Cóż, byłoby dziwne, gdybyśmy o PlayStation 5 wiedzieli już wszystko. Przecież Sony wciąż nie pokazał, jak konsola będzie wyglądać, więc logiczne, że twórcy nie ujawnili wszystkiego. Ale ta nutka tajemniczości i magii ciągle nad PS5 się unosi.
To nie przypadek, a raczej taktyka Sony. W październiku wyciekło ogłoszenie do pracy, w którym napisano, że przyszły pracownik będzie częścią "zespołu, który jest bardzo podekscytowany wprowadzaniem najszybszej na świecie konsoli".
Brzmi efektownie, ale co poza prężeniem muskułów zobaczyliśmy? Owszem, PS5 może być "najszybszą konsolą", jednak to nie oznacza, że konkurent, nowy Xbox, będzie np. 10 razy wolniejszy. Różnice mogą być przecież minimalne. PR-owo Sony jednak zyskał.
Na to zresztą zwracał uwagę Jason Schreier z Kotaku. Jego zdaniem oba sprzęty będą potężne. Tyle że "Microsoft jest daleko w tyle za Sony w temacie komunikacji". Trudno mieć pretensje, że Sony robi szum wokół PlayStation 5. To nowy sprzęt, więc nic dziwnego, że ekscytacja jest duża - zarówno po stronie twórców, jak i graczy.
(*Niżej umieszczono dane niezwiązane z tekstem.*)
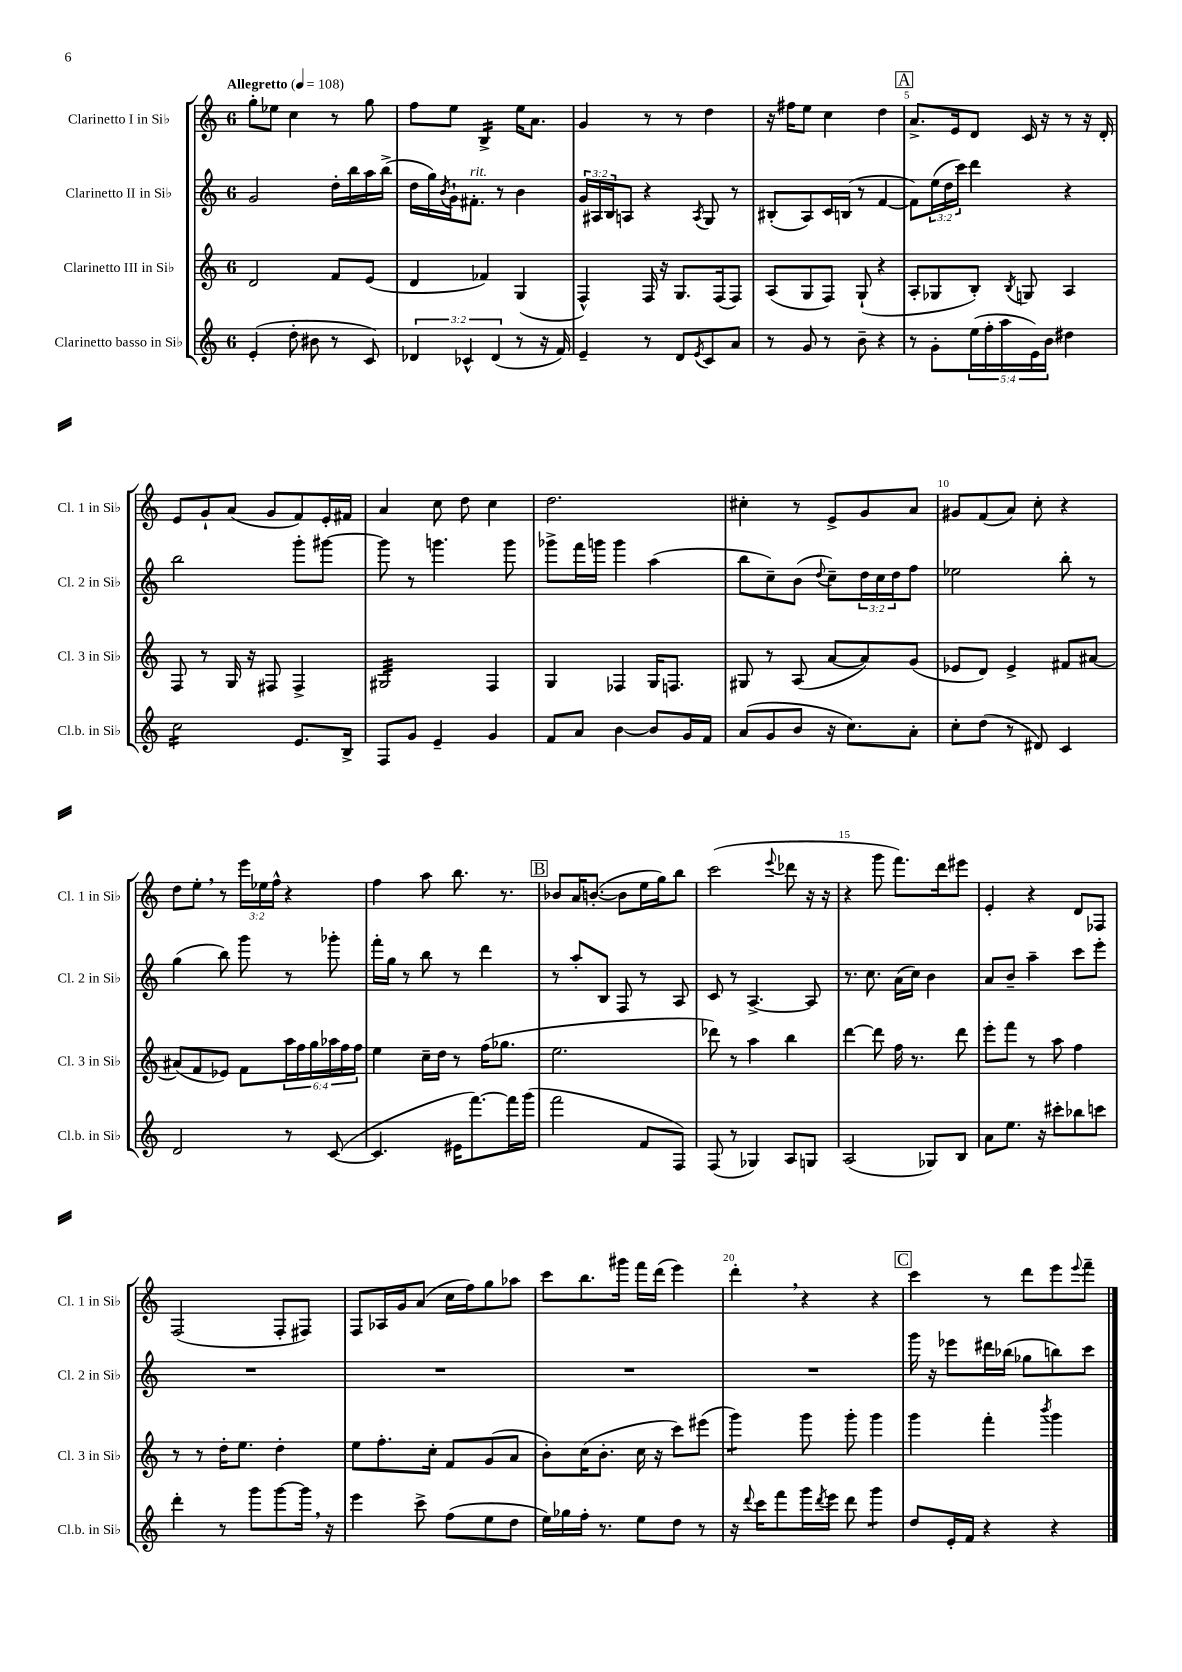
<<
\new StaffGroup <<
\new Staff = "s0" \with { instrumentName = "Clarinetto I in Sib" shortInstrumentName = "Cl. 1 in Sib" } {
    \clef treble \key c \major \once \override Staff.TimeSignature.style = #'single-digit \time 6/8 \override Staff.TupletNumber.text = #tuplet-number::calc-fraction-text \tempo "Allegretto" 4 = 108
    g''8-. ees''8 c''4 r8 g''8 |
    f''8 e''8 b4:16-> e''16 a'8. |
    g'4 r8 r8 d''4 |
    r16 fis''16 e''8 c''4 d''4 |
    \mark \markup { \box "A" } a'8.-> e'16 d'8 c'16 r16 r8 r16 d'16-. |
    e'8 g'8-! a'8( g'8 f'8) e'16-. fis'16 |
    a'4 c''8 d''8 c''4 |
    d''2. |
    cis''4-. r8 e'8-> g'8 a'8 |
    gis'8 f'8( a'8) c''8-. r4 |
    d''8 e''8-. \breathe r8 \tuplet 3/2 { e'''16 ees''16 f''16-^ } r4 |
    f''4 a''8 b''8. r8. |
    \mark \markup { \box "B" } bes'8 a'16 b'8.~-.( b'8 e''16 g''16) b''8 |
    c'''2( \appoggiatura { e'''8 } des'''8 r16 r16 |
    r4 g'''8 f'''8.) d'''16 eis'''8 |
    e'4-. r4 d'8 fes8 |
    f2( f8-. fis8) |
    f8 aes16 g'16 a'8( c''16 f''16) g''8 aes''8 |
    c'''8 b''8. gis'''16 f'''16 d'''16( e'''4) |
    d'''4-. \breathe r4 r4 |
    \mark \markup { \box "C" } c'''4 r8 d'''8 e'''8 \appoggiatura { e'''8 } f'''8-- \bar "|." |
}
\new Staff = "s1" \with { instrumentName = "Clarinetto II in Sib" shortInstrumentName = "Cl. 2 in Sib" } {
    \clef treble \key c \major \once \override Staff.TimeSignature.style = #'single-digit \time 6/8 \override Staff.TupletNumber.text = #tuplet-number::calc-fraction-text
    g'2 d''16-. b''16 a''16 b''16->( |
    d''16 g''16) \acciaccatura { b'8 } g'16-! fis'8.-.^\markup { \italic "rit." } r8 b'4 |
    \tuplet 3/2 { g'16 ais16 b16 } a8 r4 \acciaccatura { a8 } g8 r8 |
    bis8-.( a8) c'16 b16( r8 f'4~ |
    \mark \markup { \box "A" } f'8) \tuplet 3/2 { e''16( d''16 c'''16) } d'''4 r4 |
    b''2 g'''8-. gis'''8~ |
    gis'''8 r8 g'''4. g'''8 |
    ges'''8-> f'''16 g'''16 g'''4 a''4( |
    b''8 c''8--) b'8( \appoggiatura { d''8 } c''8--) \tuplet 3/2 { d''16 c''16 d''16 } f''8 |
    ees''2 b''8-. r8 |
    g''4( b''8) g'''8 r8 ges'''8-. |
    f'''16-. g''16 r8 b''8 r8 d'''4 |
    \mark \markup { \box "B" } r8 a''8-. b8 f8 r8 a8 |
    c'8 r8 a4.~-> a8 |
    r8. c''8. a'16( c''16) b'4 |
    a'8 b'8-- a''4-- c'''8 e'''8-. |
    R2. |
    R2. |
    R2. |
    R2. |
    \mark \markup { \box "C" } g'''16 r16 ees'''8 dis'''16 bes''16( ges''8 b''8) c'''8 \bar "|." |
}
\new Staff = "s2" \with { instrumentName = "Clarinetto III in Sib" shortInstrumentName = "Cl. 3 in Sib" } {
    \clef treble \key c \major \once \override Staff.TimeSignature.style = #'single-digit \time 6/8 \override Staff.TupletNumber.text = #tuplet-number::calc-fraction-text
    d'2 f'8 e'8( |
    d'4 fes'4) g4( |
    f4-^) f16 r16 g8. f16( f8) |
    a8( g8 f8) g8-!( r4 |
    \mark \markup { \box "A" } a8-. ges8 b8-.) \acciaccatura { b8 } g8 a4 |
    f8 r8 g16 r16 fis8 fis4-> |
    gis2:32 f4 |
    g4 fes4 g16 f8. |
    gis8 r8 a8( a'8~ a'8) g'8( |
    ees'8 d'8) ees'4-> fis'8 ais'8~ |
    ais'8( f'8 ees'8) f'8 \tuplet 6/4 { a''16 f''16 g''16 aes''16 f''16 f''16 } |
    e''4 c''16-- d''16 r8 f''16( ges''8. |
    \mark \markup { \box "B" } e''2. |
    des'''8) r8 a''4 b''4 |
    d'''4~ d'''8 f''16 r8. d'''8 |
    e'''8-. f'''8 r8 a''8 f''4 |
    r8 r8 d''16-. e''8. d''4-. |
    e''8 f''8.-. c''16-. f'8 g'8( a'8 |
    b'8-.) c''16( b'8.-. c''16 r16 c'''8) eis'''8( |
    g'''4:8) g'''8 g'''8-. g'''4 |
    \mark \markup { \box "C" } g'''4 f'''4-. \acciaccatura { b'''8 } g'''4 \bar "|." |
}
\new Staff = "s3" \with { instrumentName = "Clarinetto basso in Sib" shortInstrumentName = "Cl.b. in Sib" } {
    \clef treble \key c \major \once \override Staff.TimeSignature.style = #'single-digit \time 6/8 \override Staff.TupletNumber.text = #tuplet-number::calc-fraction-text
    e'4-.( d''8-. bis'8 r8 c'8) |
    \tuplet 3/2 { des'4 ces'4-^ des'4( } r8 r16 f'16) |
    e'4-- r8 d'8 \acciaccatura { e'8 } c'8 a'8 |
    r8 g'8 r8 b'8-- r4 |
    \mark \markup { \box "A" } r8 g'8-. \tuplet 5/4 { e''16( f''16-. a''16 e'16) b'16 } dis''4 |
    c''2:16 e'8. b16-> |
    f8 g'8 e'4-- g'4 |
    f'8 a'8 b'4~ b'8 g'16 f'16 |
    a'8( g'8 b'8 r16 c''8.) a'8-. |
    c''8-. d''8( r8 dis'8) c'4 |
    d'2 r8 c'8~( |
    c'4. eis'16 f'''8.~) f'''16 g'''16( |
    \mark \markup { \box "B" } f'''2 f'8 f8) |
    f8( r8 ges4) a8 g8 |
    a2( ges8) b8 |
    a'8 e''8. r16 cis'''8-. bes''8 c'''8 |
    d'''4-. r8 g'''8 g'''8~ g'''16 \breathe r16 |
    e'''4 c'''8-> f''8( e''8 d''8 |
    e''16) ges''16 f''16-. r8. e''8 d''8 r8 |
    r16 \appoggiatura { d'''8 } c'''16 f'''8 g'''16 \acciaccatura { d'''8 } e'''16 d'''8 g'''4:8 |
    \mark \markup { \box "C" } d''8 e'16-. f'16 r4 r4 \bar "|." |
}
>>
>>
\layout { \context { \Score \override BarNumber.break-visibility = ##(#f #t #t) barNumberVisibility = #(every-nth-bar-number-visible 5) } }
Zastanawiać może bardziej polityka Microsoftu. Niby do premiery jeszcze dużo czasu - konsole pojawią się w sklepach przed końcem 2020 roku - ale więcej mówi się tylko o PlayStation 5.
Może dla Microsoftu nowa generacja to maraton, a nie wyścig na 100 metrów. Tylko czy taka taktyka nie okaże się zła, bo straty do rywala będą już na starcie?